## JOB
Below are lines of data; count those containing the word "навчальних" and write nothing but the number.

────────────────

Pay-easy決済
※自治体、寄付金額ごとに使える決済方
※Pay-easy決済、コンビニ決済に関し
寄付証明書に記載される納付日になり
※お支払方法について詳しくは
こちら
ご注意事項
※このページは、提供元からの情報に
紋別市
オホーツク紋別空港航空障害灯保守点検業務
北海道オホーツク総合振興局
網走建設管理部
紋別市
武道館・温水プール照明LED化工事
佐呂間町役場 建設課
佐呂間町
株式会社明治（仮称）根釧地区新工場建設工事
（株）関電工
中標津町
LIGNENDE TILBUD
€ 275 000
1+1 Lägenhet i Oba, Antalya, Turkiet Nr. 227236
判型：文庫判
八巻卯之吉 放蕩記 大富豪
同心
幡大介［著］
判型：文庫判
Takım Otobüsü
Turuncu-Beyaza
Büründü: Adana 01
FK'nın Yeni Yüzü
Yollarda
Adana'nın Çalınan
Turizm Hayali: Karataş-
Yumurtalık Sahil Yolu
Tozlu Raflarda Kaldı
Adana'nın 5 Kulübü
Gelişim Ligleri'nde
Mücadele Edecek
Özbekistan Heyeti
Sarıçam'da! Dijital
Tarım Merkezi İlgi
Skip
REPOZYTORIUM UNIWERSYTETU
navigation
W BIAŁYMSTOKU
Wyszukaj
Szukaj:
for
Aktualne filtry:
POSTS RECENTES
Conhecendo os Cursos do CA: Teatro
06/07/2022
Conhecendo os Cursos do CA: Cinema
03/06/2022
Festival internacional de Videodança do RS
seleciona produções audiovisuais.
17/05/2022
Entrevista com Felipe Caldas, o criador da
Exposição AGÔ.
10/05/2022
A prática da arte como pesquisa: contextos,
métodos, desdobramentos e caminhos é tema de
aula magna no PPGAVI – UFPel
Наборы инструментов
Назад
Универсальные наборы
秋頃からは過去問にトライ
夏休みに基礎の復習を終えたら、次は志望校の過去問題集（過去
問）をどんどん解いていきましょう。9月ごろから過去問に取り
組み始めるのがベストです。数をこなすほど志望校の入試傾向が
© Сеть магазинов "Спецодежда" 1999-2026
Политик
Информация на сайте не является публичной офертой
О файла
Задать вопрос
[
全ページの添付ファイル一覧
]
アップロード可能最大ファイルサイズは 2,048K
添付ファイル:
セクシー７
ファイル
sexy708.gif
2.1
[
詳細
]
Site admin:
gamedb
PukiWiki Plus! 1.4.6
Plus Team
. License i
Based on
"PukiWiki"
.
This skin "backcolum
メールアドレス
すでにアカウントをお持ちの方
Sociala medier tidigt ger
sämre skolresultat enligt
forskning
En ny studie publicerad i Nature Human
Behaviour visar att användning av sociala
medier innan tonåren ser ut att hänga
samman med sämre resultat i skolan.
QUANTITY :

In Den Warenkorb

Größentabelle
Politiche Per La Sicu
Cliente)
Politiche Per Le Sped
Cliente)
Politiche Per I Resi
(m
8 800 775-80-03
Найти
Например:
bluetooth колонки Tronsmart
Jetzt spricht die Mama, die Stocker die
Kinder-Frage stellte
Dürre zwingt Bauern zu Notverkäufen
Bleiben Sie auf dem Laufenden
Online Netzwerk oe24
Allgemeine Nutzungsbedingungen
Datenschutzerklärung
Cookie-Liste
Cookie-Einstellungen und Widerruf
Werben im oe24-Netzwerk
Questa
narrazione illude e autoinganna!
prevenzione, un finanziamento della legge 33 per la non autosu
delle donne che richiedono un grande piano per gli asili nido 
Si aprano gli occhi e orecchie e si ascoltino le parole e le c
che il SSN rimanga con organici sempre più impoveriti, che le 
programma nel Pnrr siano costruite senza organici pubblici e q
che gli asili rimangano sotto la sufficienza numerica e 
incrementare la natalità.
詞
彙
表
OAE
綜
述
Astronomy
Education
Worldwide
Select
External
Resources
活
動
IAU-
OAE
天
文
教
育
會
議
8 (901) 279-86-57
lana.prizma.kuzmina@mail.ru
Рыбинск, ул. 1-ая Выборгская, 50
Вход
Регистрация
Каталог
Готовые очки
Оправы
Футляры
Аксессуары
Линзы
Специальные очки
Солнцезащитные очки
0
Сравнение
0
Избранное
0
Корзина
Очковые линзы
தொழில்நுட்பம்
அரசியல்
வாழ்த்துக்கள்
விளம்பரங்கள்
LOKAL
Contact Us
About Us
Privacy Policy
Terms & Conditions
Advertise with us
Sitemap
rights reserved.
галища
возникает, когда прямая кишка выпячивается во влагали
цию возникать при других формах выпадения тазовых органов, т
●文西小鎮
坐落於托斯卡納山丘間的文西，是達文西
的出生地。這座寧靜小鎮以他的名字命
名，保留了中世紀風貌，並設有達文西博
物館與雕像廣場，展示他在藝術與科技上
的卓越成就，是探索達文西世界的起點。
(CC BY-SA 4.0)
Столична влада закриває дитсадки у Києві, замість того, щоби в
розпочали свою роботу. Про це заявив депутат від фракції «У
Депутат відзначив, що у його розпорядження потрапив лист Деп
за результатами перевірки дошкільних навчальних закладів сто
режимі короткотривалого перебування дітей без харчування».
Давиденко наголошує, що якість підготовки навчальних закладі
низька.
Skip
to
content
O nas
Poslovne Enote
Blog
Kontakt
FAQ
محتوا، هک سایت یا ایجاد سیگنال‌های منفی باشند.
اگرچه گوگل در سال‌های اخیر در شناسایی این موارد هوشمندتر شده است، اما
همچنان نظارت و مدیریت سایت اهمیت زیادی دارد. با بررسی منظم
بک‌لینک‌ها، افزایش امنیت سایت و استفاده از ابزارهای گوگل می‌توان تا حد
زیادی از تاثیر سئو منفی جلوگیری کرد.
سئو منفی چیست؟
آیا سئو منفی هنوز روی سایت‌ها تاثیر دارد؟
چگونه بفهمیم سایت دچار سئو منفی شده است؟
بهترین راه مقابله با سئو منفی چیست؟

────────────────

## OUTPUT BELOW
2